Texte à lire:
· · · · ·
Critiques Littéraires

TRADUIRE LA LITTÉRATURE CORÉENNE

photo_JBNCet intitulé a un parfum de théorie qui me semble déplacé dans le contexte de ce colloque ; d’autant plus qu’il ne s’agirait dans ce cas que d’un essai de théorisation de plus dans un domaine où l’on en a déjà lu et entendu beaucoup depuis très longtemps. Je voudrais donc simplement essayer de vous faire partager une expérience. Une expérience qui s’est élaborée peu à peu et qui a désormais trouvé son allure de croisière. Une expérience qui est celle de la cotraduction.
· · · · ·
(Données de points clés du corps ou de la main)

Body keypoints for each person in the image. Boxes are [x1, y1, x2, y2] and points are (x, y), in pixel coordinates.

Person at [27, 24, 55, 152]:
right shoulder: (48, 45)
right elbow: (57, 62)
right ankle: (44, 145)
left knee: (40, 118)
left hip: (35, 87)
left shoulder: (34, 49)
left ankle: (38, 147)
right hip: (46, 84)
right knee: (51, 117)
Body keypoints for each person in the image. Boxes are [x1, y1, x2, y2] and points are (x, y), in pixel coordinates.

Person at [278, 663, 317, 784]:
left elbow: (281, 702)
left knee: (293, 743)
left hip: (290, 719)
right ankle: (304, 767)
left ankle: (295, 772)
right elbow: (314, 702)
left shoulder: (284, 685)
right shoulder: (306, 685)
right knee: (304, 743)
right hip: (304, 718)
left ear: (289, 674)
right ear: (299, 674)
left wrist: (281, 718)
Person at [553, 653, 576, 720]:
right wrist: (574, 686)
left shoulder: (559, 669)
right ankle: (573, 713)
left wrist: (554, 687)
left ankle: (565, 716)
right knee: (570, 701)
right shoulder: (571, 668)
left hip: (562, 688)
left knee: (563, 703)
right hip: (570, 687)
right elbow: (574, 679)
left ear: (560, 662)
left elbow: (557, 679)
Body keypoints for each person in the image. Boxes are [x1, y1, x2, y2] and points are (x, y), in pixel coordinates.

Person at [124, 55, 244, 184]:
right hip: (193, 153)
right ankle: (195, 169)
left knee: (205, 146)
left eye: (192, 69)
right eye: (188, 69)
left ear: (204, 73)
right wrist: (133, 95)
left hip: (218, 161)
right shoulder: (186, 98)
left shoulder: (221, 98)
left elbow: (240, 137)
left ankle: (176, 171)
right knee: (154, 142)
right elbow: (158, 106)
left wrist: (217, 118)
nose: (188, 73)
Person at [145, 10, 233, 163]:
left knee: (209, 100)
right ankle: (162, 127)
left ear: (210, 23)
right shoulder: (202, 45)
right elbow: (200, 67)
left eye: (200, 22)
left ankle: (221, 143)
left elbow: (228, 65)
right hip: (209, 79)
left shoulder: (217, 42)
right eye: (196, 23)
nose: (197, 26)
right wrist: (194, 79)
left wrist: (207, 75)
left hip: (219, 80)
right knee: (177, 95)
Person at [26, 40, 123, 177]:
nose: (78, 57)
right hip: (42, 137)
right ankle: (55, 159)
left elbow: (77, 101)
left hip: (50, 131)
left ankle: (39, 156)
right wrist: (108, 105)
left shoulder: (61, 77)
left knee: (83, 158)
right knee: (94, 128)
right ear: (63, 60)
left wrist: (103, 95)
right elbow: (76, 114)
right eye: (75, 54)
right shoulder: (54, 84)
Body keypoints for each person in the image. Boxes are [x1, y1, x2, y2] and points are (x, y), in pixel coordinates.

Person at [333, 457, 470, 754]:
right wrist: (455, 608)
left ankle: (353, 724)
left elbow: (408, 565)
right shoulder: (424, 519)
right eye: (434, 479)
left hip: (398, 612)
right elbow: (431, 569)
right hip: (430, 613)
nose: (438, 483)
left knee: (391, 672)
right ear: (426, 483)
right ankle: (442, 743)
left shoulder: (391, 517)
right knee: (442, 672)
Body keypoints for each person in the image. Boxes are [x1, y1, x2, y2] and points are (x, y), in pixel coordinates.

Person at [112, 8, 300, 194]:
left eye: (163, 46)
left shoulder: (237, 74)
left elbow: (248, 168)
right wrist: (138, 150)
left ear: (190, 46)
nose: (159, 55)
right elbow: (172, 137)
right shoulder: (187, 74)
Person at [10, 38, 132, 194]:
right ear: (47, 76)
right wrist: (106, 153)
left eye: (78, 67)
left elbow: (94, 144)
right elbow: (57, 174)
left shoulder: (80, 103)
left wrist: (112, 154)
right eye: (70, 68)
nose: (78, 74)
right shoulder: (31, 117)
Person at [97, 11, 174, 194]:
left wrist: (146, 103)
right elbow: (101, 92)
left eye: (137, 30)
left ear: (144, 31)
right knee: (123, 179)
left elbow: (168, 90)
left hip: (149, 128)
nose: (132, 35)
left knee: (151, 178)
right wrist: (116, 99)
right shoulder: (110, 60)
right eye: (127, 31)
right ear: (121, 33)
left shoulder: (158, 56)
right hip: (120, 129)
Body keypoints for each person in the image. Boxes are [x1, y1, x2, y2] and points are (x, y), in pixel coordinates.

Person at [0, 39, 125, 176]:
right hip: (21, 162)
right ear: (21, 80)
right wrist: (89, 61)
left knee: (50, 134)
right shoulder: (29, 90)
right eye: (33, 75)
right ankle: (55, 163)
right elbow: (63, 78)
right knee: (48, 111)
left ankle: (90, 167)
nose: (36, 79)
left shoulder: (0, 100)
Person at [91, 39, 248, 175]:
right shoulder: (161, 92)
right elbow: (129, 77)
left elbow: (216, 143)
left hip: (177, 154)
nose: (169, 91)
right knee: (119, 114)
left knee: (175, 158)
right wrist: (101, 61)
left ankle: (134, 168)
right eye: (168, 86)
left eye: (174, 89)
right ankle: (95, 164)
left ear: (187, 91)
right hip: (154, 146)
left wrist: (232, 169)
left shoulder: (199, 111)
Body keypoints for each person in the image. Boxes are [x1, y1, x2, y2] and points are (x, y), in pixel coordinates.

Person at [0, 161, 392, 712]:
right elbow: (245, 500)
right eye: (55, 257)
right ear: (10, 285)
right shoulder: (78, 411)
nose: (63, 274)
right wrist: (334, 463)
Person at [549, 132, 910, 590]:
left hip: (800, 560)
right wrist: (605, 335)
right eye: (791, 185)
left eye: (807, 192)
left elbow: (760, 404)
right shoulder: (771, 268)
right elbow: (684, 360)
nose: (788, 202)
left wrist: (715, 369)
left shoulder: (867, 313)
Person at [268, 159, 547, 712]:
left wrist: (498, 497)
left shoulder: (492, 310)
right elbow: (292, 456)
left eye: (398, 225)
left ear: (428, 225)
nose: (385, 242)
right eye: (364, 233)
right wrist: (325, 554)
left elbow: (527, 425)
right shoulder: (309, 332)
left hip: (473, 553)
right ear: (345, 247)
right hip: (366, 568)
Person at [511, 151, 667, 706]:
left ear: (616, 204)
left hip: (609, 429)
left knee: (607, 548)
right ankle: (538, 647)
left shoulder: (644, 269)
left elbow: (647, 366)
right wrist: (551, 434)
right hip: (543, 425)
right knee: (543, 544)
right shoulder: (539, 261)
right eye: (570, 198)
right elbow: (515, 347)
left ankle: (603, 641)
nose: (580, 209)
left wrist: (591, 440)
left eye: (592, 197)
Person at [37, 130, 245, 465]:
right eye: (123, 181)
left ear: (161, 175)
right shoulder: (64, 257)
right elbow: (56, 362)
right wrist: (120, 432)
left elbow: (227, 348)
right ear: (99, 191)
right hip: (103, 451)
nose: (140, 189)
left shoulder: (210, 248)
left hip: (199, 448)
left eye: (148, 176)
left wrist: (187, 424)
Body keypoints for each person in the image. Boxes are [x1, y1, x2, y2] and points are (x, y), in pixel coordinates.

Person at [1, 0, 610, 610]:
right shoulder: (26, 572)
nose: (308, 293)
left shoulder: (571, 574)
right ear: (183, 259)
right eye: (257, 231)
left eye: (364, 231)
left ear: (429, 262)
· · · · ·
Consigne:
Reproduisez à l'identique le passage du texte sur la traduction de la littérature coréenne, en commençant par « TRADUIRE LA LITTÉRATURE » et en allant jusqu'à « de la cotraduction. ». Les items proviennent d'une autre source.

Réponse:
TRADUIRE LA LITTÉRATURE CORÉENNE

photo_JBNCet intitulé a un parfum de théorie qui me semble déplacé dans le contexte de ce colloque ; d’autant plus qu’il ne s’agirait dans ce cas que d’un essai de théorisation de plus dans un domaine où l’on en a déjà lu et entendu beaucoup depuis très longtemps. Je voudrais donc simplement essayer de vous faire partager une expérience. Une expérience qui s’est élaborée peu à peu et qui a désormais trouvé son allure de croisière. Une expérience qui est celle de la cotraduction.